Ce lundi 4 janvier, le conseil départemental adoptait la délibération de création d'une Collectivité européenne d'Alsace. Au cœur de ce projet : le développement du bilinguisme franco-allemand.
Il s'agit d'une ambition affichée dès le départ : celle de faire de la nouvelle collectivité d'Alsace un territoire pilote en matière d'échanges franco-allemands. Pour ce faire, les deux départements se proposent d'engager des mesures destinées à renforcer l'enseignement de l'allemand et la promotion de la culture germanique, avec l'objectif ambitieux d'atteindre les 50% d'élèves inscrits en cursus bilingue d'ici 2030. Il reste néanmoins du temps pour peaufiner le projet avant janvier 2021, date prévue de la création de cette nouvelle collectivité.
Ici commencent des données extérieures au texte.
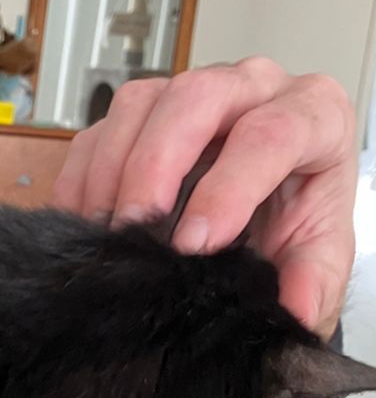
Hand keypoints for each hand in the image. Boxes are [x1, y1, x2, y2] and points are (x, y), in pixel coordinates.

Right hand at [52, 57, 357, 339]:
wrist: (264, 212)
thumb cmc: (295, 217)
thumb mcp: (316, 254)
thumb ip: (314, 281)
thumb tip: (296, 308)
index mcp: (312, 115)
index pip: (271, 133)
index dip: (228, 189)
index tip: (195, 245)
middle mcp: (249, 89)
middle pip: (195, 97)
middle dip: (155, 165)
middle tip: (135, 229)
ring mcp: (186, 95)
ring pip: (137, 104)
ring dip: (111, 172)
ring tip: (109, 234)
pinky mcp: (137, 117)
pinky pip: (96, 133)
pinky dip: (82, 182)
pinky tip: (88, 226)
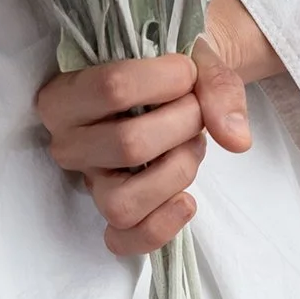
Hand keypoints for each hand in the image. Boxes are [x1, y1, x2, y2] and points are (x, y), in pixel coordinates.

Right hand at [34, 0, 280, 258]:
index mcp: (64, 93)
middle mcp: (66, 143)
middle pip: (127, 145)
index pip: (113, 87)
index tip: (186, 71)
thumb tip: (235, 139)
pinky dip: (161, 227)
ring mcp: (88, 182)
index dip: (168, 80)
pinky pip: (124, 240)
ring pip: (122, 201)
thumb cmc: (170, 70)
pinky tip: (187, 200)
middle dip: (182, 125)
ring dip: (175, 172)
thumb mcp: (193, 58)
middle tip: (196, 110)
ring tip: (193, 146)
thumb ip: (217, 87)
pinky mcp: (112, 214)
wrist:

Une rentrée 2018 contrastée
Près de 40 000 élèves bas-rhinois et haut-rhinois sont inscrits en cursus franco-allemand selon les chiffres de l'association de parents d'élèves de l'enseignement bilingue Eltern. Dans le Haut-Rhin, c'est près d'une école sur trois qui propose un enseignement bilingue. Pourtant, lorsqu'on y regarde de plus près, on constate une diminution conséquente du nombre d'élèves engagés en cursus bilingue entre le primaire et le secondaire. Pour le seul département du Bas-Rhin, les effectifs passent de 15 323 élèves germanophones à l'école à 3 523 au collège, et 782 candidats seulement à l'Abibac, le baccalauréat franco-allemand.
«On a de réelles difficultés à maintenir le cap tout au long de la scolarité», confirme Joern Pütz, vice-président délégué aux relations franco-allemandes auprès de l'université de Strasbourg. «Apprendre l'allemand et manifester un véritable intérêt pour l'allemand sont deux choses différentes.» D'où l'importance d'assurer un suivi culturel pour prévenir le décrochage. Par exemple, en favorisant les déplacements des scolaires en Allemagne et les échanges réguliers. «On a besoin de gens capables de motiver les jeunes à sauter sur le bateau franco-allemand, au cœur du noyau européen», explique-t-il.
Risque de pénurie de professeurs
Pour Claude Froehlicher, président de l'association Eltern, «la situation alsacienne est contrastée». D'un côté, il y a des volontés politiques clairement affichées, un «consensus sincère» autour de l'importance de l'enseignement bilingue pour l'Alsace et son identité. De l'autre, il y a la réalité du terrain. «Par manque d'anticipation, explique-t-il, le nombre d'enseignants formé n'est pas suffisant.» Si pour l'instant la situation n'est pas alarmante, elle risque de se détériorer au fil des ans jusqu'à une pénurie de professeurs. Une préoccupation que la nouvelle collectivité propose de résoudre en mettant en place un recrutement complémentaire en Allemagne. «Il convient d'étoffer notre vivier d'enseignants», assure Agnès Carapito, chef de projet bilinguisme auprès du département du Bas-Rhin.
Cette solution n'est pourtant pas satisfaisante pour Claude Froehlicher, qui rappelle qu'il est impossible pour un enseignant non francophone de venir exercer sa profession en France, en raison d'un blocage administratif. Sans parler des salaires bien moins attractifs dans l'hexagone qu'outre-Rhin. L'association Eltern propose plutôt la création d'un statut particulier pour les professeurs allemands qui leur permettrait d'enseigner en France. De manière plus générale, le département, et la nouvelle collectivité à venir, prévoient de développer les dynamiques linguistiques sur tout le territoire, notamment au niveau associatif, pour assurer un continuité en dehors du cadre scolaire.